Addressing The Addressing Issue

, , , , | Right | May 11, 2018

(In order to donate at the plasma center where I work, you have to have a permanent address within a certain number of miles of our center. Every donor that comes in is required to provide proof of address. The most common way to do this is with a piece of mail addressed to the donor. In order for a piece of mail to be acceptable, all of the information on the mail has to EXACTLY match the information provided by the donor, and it HAS TO be postmarked in the last thirty days. A donor can’t donate plasma until we get acceptable mail, NO MATTER WHAT. Since I work the from desk most of the time, it usually falls to me to take approve people’s mail. It’s not uncommon for people to have a hard time bringing in acceptable mail, but this lady takes the cake. Monday:)

Me: *handing donor her payment card after her first donation* “Okay, [Donor], here’s your card. Your payment should be on there within about twenty minutes. You can come back as soon as Wednesday. Don’t forget, you’ll need your proof of address next time. Do you need me to go over the requirements again?

(The donor ignores me, puts in headphones, and leaves. Wednesday:)

Me: “Hey, [Donor], welcome back. Do you have your proof of address?”

Donor: “Oh, I forgot.”

Me: “Oh, dang. I’m really sorry, but we need that before you can donate.”

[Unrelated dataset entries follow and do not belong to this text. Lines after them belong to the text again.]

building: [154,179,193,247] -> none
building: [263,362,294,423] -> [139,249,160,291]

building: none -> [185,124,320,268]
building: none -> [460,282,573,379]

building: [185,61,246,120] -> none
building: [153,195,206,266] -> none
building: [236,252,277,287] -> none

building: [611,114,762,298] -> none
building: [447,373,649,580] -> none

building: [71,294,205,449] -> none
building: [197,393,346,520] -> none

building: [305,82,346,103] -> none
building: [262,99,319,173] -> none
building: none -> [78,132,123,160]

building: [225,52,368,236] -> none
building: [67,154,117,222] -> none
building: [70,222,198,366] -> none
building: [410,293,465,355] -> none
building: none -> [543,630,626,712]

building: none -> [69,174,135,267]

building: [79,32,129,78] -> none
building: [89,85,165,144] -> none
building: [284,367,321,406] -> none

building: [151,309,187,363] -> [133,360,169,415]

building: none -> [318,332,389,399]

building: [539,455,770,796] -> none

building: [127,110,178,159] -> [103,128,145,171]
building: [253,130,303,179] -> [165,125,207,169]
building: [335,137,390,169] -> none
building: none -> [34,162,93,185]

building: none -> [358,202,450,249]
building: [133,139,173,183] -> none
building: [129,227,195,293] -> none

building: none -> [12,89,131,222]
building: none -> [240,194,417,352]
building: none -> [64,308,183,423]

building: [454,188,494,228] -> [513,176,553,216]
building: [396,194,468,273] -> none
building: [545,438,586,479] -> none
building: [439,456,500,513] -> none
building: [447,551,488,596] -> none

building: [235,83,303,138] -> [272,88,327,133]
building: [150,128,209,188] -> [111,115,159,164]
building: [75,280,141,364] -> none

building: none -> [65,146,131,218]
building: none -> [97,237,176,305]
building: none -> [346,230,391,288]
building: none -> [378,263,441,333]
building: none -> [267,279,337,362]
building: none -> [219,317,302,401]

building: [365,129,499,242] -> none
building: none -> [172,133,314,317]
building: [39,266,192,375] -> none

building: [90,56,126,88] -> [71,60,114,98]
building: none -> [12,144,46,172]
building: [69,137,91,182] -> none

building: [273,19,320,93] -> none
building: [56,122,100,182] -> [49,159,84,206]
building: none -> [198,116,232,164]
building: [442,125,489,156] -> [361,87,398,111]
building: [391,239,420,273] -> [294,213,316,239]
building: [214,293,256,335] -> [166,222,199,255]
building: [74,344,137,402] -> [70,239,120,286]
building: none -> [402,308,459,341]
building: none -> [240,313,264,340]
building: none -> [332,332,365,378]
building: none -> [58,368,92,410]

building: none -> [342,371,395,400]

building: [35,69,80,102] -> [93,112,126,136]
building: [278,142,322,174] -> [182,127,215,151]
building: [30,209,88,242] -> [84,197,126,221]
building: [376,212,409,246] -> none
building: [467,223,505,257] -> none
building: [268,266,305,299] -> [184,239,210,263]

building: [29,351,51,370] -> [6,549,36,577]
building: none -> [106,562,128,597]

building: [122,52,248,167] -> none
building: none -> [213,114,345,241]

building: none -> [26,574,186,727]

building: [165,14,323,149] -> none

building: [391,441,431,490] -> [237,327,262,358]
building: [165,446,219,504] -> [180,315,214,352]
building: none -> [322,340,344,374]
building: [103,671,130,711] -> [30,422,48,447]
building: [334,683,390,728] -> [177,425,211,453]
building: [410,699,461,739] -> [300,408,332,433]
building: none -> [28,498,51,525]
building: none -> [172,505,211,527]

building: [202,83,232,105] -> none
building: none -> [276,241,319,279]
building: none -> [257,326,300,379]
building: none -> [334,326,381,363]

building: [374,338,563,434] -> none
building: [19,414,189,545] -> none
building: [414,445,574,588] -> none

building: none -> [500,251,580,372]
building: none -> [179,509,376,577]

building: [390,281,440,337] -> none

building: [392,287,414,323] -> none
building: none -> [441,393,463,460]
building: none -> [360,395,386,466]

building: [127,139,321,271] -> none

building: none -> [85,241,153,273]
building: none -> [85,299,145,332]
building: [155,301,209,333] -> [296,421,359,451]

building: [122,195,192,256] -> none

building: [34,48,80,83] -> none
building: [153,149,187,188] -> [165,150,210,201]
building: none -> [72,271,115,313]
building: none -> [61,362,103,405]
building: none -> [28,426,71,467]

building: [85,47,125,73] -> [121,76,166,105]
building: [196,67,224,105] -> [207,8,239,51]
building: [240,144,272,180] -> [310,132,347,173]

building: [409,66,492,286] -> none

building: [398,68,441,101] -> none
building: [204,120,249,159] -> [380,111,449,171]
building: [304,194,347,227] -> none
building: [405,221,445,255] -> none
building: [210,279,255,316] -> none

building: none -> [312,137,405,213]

(The donor stares at me for a while and then leaves. On Thursday, the donor comes in, walks up to counter, and hands me a dirty letter.)

Me: “Sorry, [Donor], we can’t take this. This is from January.”

(It’s June.)

Donor: “I thought it just had to be mail. That’s my address.”

(I go over the requirements again, and the donor says she understands. On Friday, the donor comes in and gives me another letter.)

Me: “No can do. Your name and the street name are spelled wrong in this one”

(On Saturday, the donor comes back with yet another letter.)

Me: “Ma’am, this has a man’s name on it. I don’t see your name anywhere.”

Donor: “That’s my ex-boyfriend; he lives with me.”

Me: *getting annoyed at this point* “That won’t work. The requirements are…”

(On Monday, according to my manager, she comes in again with another unacceptable letter. My manager makes triple sure she knows the requirements. She says she understands. She also goes on a rant about how, “It’s so stupid that we’re making this so hard,” and, “I live really far away,” and, “I have KIDS,” before she finally leaves. Tuesday, the donor comes in with an older man.)

Me: “Morning, [Donor], did you bring your mail?”

Donor: “No, I brought my dad.”

Me: “Cool, does he want to donate with us, as well?”

Dad: “No, but she lives with me.”

Me: *confused* “Okay.”

Donor: “There. I live with him and he verified it. Can I donate now?”

Me: “What?”

Donor: “He said I live with him. That counts, right?”

Me: *beyond done with this lady at this point* “No, ma’am, it doesn’t. My manager and I have both been over the requirements with you, and bringing in a witness doesn’t count.”

Dad: “But she lives with me! I don’t understand this! WHY NOT?!”

Me: “Hey, [Nearest Coworker]!”

Coworker: “Yeah?”

Me: “Do I live at the White House?”

Coworker: “Yeah, of course.”

Me: “That’s why.”

(The donor and her dad just stared at me for a solid thirty seconds. Then, they walked away, never to be seen or heard from again.)